Inaugurado em 1984, o shopping diz que faz medições diárias do nível de gás no local, mas as medidas adotadas para evitar explosões não foram suficientes, na avaliação da Cetesb.
Na semana passada, o shopping fechou acordo com o Ministério Público se comprometendo a instalar nove drenos dos gases em um prazo de 20 dias.
Após o acordo, o juiz Emílio Migliano Neto, da 7ª Vara da Fazenda Pública, concedeu liminar proibindo a prefeitura de interditar o local.
O juiz argumentou que no acordo não consta a necessidade de interdição - a Cetesb é contra o fechamento por considerar que o risco de explosão é apenas ‘potencial’, e não imediato. Ontem, às 17h15, o mesmo juiz extinguiu a ação e cassou a liminar. Migliano Neto considerou que o mandado de segurança, instrumento jurídico utilizado pelos advogados do shopping, não é adequado para esse tipo de pedido”
No último parágrafo o magistrado diz que o mandado de segurança não é o instrumento adequado para impedir o fechamento do shopping. Mas o que é o tal do mandado de segurança que ouvimos com tanta frequência?
Ele é um tipo de ação muito especial e simples que serve para proteger direitos quando eles são líquidos e certos. E essas são as duas coisas essenciais que faltaram no pedido feito pelo shopping da matéria acima. Mas o que significa um direito líquido e certo?
Direito certo é aquele que está bem definido. Por exemplo, se você tem uma conta no banco, seu direito de sacar o dinheiro que está lá é certo porque não há nenhuma dúvida de que o direito é seu.
Em outras palavras, o direito certo é aquele sobre o qual não cabe dúvida: temos certeza de que ele existe e a quem ele pertence.

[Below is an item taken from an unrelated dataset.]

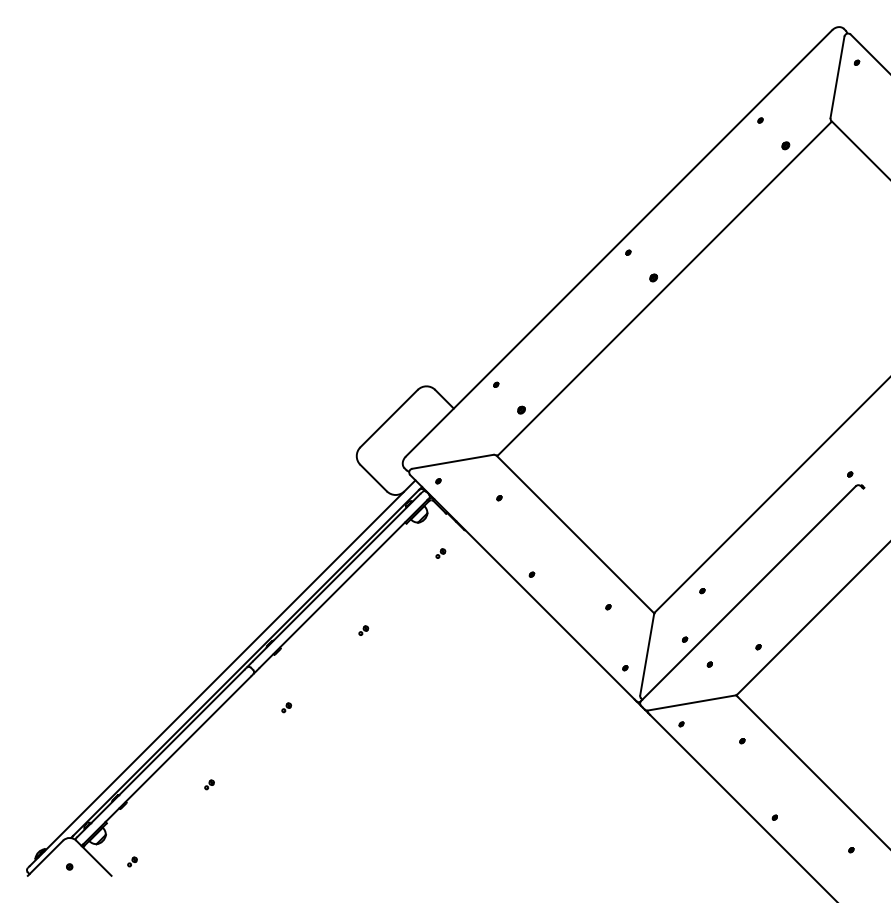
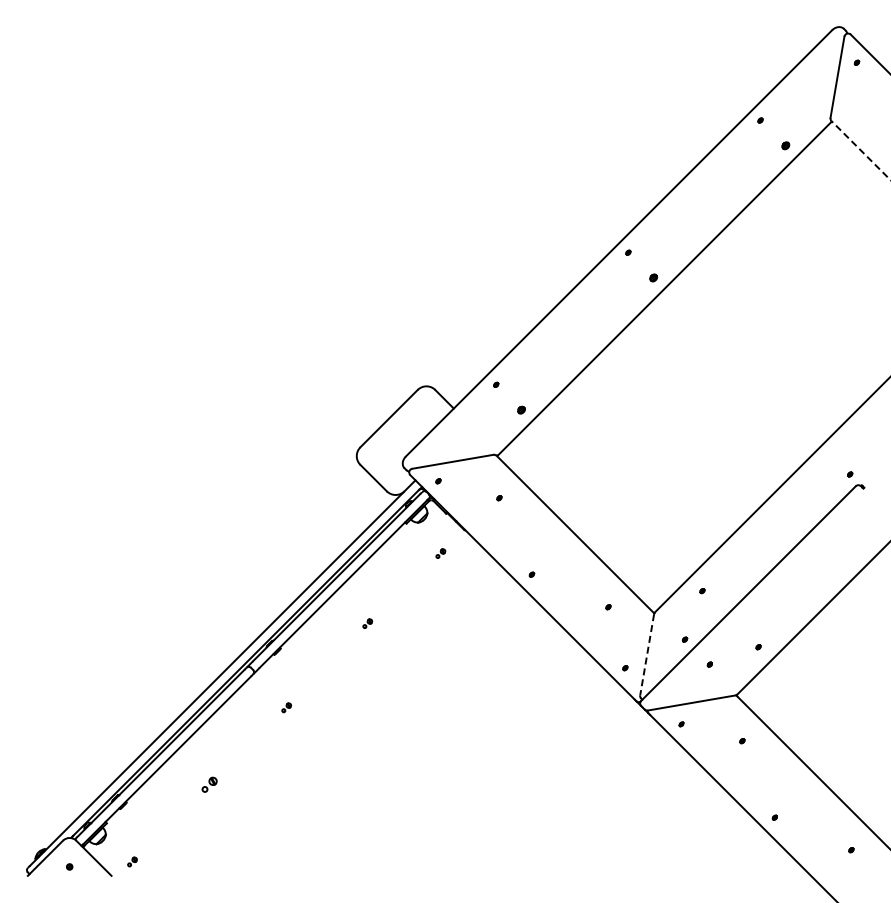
line at (861, 150): solid -> dashed
part at (363, 630) position: (363, 630) -> (367, 623)
line at (647, 655): solid -> dashed
part at (209, 784) size: 11x12 px -> 17x17 px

Direito líquido é aquele que independe de qualquer outro evento ou ação. Por exemplo, se você passou em um concurso vestibular, formou-se no segundo grau e está com a documentação em dia, você tem o direito de se matricular. Não existe nenhum outro requisito que ainda precisa ser preenchido.
Em outras palavras, o direito líquido é aquele que pode ser exercício imediatamente.
No caso do shopping acima, o mandado de segurança é inadequado porque o direito do shopping permanecer aberto não é nem certo (porque, segundo a prefeitura, ele pode explodir) nem líquido (ele só permanecer aberto se os donos provarem que não há risco de explosão). Ora, se ainda há dúvidas se ele pode ou não permanecer aberto porque há dados científicos nos dois sentidos, não podemos dizer que não há dúvida a respeito da existência do direito do shopping de permanecer aberto. E sem certeza, não há mandado de segurança.
Existe um segundo termo técnico usado na matéria que pode causar confusão: a liminar. A liminar não é a mesma coisa que um mandado de segurança. Enquanto o mandado de segurança é um tipo de ação, a liminar é um tipo de pedido que pode existir dentro de qualquer ação, inclusive do mandado de segurança, como no caso da matéria acima.
Pense na seguinte analogia: o mandado de segurança é um tipo de veículo (por exemplo, um Fusca). A liminar é uma peça não essencial mas às vezes muito importante do veículo (por exemplo, um alarme). Todo Fusca pode ter um alarme (mas não precisa ter um para funcionar), mas o alarme pode estar em qualquer outro tipo de veículo.
E para que serve o pedido de liminar? Ele é um pedido feito para que o juiz dê uma ordem que impeça que algum dano irreparável aconteça antes de julgar o resto do caso. Mais uma analogia: pense que você e seu irmão estejam brigando por causa de um sorvete. Sua mãe irá decidir de quem é o sorvete, mas se ela não mandar guardar o sorveate no congelador até que ela decida que é o dono, ele irá derreter. A liminar é essa ordem para que o sorvete seja protegido até que sua mãe (a juíza) possa decidir quem de fato é o dono. Ela serve para proteger o direito de uma das partes quando ela parece ter direito ao que está pedindo (chamado em direito de ‘fumus boni iuris’) e convence o magistrado de que se ele não proteger aquele direito imediatamente, esse direito irá sofrer danos irreparáveis (o que os juristas chamam de ‘periculum in mora’).